Deb Barnes

Editor's Viewpoint

Meditations Of A Minnesota Mossback

Stories About Wild Things …

I read this news report about three possible cougar sightings in Eagan near Fort Snelling State Park. I’m partial to stories about Wild Things. Who isn’t? Normally, wild animal sightings get reported to the DNR: however, anecdotal evidence does not compute.

Possible sightings are usually chalked up to a case of mistaken identity, an overactive imagination, or too much merriment of the alcoholic kind.

Or labeled as “Cougarmania, Version 2009.0.”

If the sighting happens to be confirmed, as happens rarely (it’s difficult to otherwise explain away a dead cougar on the roadside), the tendency seems to be to explain it away (the cougar found in Bemidji last month was apparently “just on its way to Wisconsin from South Dakota” when it was hit by a car).

Two possible cougar sightings this past summer were reported by residents to Eagan police. Last month, cougar scat was seen at the Eagan police gun range. In the latest sighting, however, the spotter was a city parks worker—on duty—at one o’clock in the afternoon.

Cougars, or mountain lions, tend to avoid humans. They travel alone. There is plenty of four-legged wildlife on which they can subsist without bothering the twolegged kind.

Certainly, Hugo, Centerville and Lino Lakes residents are far more likely to lose a family dog or cat to a coyote than a cougar.

But everyone admits that coyotes live around here: we can hear them! What is the problem with the idea that cougars could be living in eastern Hugo?

We had our share of “panther” spottings here in the late 90s, although no one lent the reports any credence until a Washington County deputy actually spotted the black cat crossing the road right in front of his squad car over Good Neighbor Days weekend—at about 9 p.m. (It was speculated to have been an escaped snow leopard, and not a native cat.)

However, I personally have no doubt that wild things may occasionally call Hugo home.

I have spoken with people who have recovered the remains of their animals, clearly done in by a large carnivore.

I have chatted with others whose pets wandered in the back yard only to be attacked and killed by coyotes.

But to be fair, the DNR—which is in charge of keeping track of such things—there have only been three indisputable sightings of cougars over the past fifteen years in Minnesota (see http://easterncougar.org/ CougarNews/?p=959 for a good story) and they have all been young males, ostensibly pushed out beyond the species’ preferred breeding grounds in South Dakota.

Officials earnestly maintain that there is no coverup going on—there is simply no irrefutable evidence that Minnesota houses any cougar breeding populations.

Most of the photos emailed as “evidence” have been debunked as hoaxes, making their rounds as hoaxes do (like the posted photo of the Hugo tornado that clearly wasn’t taken in Hugo).

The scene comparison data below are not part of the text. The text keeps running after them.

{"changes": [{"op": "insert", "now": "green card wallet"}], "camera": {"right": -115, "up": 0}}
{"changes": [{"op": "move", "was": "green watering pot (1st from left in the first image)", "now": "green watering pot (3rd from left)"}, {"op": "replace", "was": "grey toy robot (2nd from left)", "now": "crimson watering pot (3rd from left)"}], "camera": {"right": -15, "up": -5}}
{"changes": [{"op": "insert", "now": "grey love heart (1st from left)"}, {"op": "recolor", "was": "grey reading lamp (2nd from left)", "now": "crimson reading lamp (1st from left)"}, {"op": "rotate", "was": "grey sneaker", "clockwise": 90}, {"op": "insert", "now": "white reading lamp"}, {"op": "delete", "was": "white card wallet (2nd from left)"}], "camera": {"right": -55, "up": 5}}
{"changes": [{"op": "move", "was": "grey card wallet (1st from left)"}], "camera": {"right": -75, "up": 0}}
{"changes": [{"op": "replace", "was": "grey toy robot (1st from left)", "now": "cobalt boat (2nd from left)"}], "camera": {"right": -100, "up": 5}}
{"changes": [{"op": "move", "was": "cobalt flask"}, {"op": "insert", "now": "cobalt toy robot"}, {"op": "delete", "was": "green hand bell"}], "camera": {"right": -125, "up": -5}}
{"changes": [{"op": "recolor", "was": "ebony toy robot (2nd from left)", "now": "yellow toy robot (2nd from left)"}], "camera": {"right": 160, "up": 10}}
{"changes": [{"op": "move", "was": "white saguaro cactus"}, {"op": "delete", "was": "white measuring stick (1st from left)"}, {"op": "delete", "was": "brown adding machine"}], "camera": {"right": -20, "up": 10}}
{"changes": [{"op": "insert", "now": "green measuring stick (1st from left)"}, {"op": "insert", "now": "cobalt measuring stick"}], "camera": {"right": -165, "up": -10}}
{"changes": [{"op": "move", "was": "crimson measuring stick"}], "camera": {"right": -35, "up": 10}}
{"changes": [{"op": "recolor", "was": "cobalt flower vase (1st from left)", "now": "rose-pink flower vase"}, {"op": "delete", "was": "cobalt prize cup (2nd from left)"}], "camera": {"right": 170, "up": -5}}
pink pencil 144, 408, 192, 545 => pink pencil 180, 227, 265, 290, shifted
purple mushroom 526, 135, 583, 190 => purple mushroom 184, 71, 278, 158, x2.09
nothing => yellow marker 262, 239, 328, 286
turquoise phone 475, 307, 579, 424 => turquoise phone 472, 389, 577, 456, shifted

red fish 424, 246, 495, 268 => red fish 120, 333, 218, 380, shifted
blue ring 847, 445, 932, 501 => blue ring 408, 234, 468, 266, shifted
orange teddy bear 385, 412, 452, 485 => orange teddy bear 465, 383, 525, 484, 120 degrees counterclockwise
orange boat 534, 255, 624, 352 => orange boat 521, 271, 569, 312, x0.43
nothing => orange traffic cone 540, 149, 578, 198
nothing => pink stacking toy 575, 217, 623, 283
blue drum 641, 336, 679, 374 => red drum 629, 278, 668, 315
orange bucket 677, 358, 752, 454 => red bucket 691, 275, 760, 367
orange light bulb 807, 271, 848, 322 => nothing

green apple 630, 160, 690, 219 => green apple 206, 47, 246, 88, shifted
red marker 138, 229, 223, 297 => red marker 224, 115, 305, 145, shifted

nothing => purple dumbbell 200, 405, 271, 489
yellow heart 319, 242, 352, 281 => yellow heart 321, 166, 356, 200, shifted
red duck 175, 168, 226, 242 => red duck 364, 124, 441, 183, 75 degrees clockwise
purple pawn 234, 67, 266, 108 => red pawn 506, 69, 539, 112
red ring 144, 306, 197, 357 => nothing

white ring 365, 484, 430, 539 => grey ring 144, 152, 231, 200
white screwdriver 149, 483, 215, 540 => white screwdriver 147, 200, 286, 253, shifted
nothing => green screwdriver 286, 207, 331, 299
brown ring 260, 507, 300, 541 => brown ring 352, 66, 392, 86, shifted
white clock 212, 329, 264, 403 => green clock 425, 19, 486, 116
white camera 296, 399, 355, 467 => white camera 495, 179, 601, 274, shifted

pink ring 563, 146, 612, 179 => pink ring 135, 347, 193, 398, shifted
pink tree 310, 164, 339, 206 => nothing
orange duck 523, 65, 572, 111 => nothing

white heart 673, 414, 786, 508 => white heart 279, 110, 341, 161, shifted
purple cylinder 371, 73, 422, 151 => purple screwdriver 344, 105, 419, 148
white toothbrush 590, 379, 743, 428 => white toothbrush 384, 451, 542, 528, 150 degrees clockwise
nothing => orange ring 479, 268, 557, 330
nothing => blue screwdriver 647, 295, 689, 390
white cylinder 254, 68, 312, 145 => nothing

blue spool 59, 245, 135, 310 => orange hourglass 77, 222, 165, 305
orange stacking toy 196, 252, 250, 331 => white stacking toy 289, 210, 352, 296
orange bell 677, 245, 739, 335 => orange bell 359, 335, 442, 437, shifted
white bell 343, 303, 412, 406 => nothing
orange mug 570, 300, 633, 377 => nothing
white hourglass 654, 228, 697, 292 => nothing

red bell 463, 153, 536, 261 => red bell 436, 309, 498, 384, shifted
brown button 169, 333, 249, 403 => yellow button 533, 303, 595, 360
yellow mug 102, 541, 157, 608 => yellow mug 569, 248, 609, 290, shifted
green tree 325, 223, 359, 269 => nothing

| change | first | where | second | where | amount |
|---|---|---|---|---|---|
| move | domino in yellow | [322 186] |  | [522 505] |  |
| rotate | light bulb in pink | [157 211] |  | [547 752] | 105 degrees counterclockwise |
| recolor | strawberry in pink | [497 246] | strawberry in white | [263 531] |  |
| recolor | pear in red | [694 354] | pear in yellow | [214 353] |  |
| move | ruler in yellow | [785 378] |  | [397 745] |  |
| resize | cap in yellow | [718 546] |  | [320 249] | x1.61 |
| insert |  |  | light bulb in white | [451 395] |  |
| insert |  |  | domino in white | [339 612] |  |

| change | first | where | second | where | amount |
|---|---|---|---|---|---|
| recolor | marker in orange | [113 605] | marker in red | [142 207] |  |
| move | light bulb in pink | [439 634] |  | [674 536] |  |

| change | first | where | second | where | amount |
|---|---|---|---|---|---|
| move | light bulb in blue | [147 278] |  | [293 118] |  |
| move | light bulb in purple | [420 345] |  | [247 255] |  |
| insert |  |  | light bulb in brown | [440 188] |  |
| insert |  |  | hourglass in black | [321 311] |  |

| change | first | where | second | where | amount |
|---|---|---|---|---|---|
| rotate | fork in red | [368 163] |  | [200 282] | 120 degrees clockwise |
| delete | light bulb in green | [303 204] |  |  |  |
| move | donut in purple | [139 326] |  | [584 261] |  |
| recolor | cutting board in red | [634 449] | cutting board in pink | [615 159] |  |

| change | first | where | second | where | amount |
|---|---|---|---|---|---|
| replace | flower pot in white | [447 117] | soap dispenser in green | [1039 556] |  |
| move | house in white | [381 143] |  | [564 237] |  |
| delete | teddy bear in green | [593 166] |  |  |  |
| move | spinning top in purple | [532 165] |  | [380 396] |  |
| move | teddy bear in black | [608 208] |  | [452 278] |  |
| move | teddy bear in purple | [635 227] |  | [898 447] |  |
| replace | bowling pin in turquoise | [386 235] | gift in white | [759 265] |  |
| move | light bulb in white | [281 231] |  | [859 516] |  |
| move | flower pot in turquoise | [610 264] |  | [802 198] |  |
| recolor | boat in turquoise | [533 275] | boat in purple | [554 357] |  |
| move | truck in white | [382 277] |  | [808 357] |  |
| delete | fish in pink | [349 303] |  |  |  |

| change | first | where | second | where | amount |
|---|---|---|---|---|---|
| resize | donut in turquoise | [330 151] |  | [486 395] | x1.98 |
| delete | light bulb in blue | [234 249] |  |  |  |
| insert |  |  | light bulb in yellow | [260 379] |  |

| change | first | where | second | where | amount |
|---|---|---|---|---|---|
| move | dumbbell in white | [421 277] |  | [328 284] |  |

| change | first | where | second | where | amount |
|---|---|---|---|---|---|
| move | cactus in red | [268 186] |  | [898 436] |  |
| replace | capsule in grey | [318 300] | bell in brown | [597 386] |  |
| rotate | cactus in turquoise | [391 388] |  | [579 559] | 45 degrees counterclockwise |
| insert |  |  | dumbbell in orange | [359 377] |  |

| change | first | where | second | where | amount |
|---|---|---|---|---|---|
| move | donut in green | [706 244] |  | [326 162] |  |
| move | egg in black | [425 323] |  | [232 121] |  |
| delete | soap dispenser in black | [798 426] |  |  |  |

I rather doubt I will ever actually see a wild cougar in my neighborhood.

But when I go out at night, I always consider that I share the night hours with the untamed creatures of this world. Possum, skunk, porcupine, raccoon, muskrat, beaver, coyote, cougar: I give them all just as wide a berth as they’re likely to give me.

And maybe more.

Why did the cougar cross the road?

To show the raccoon it could be done.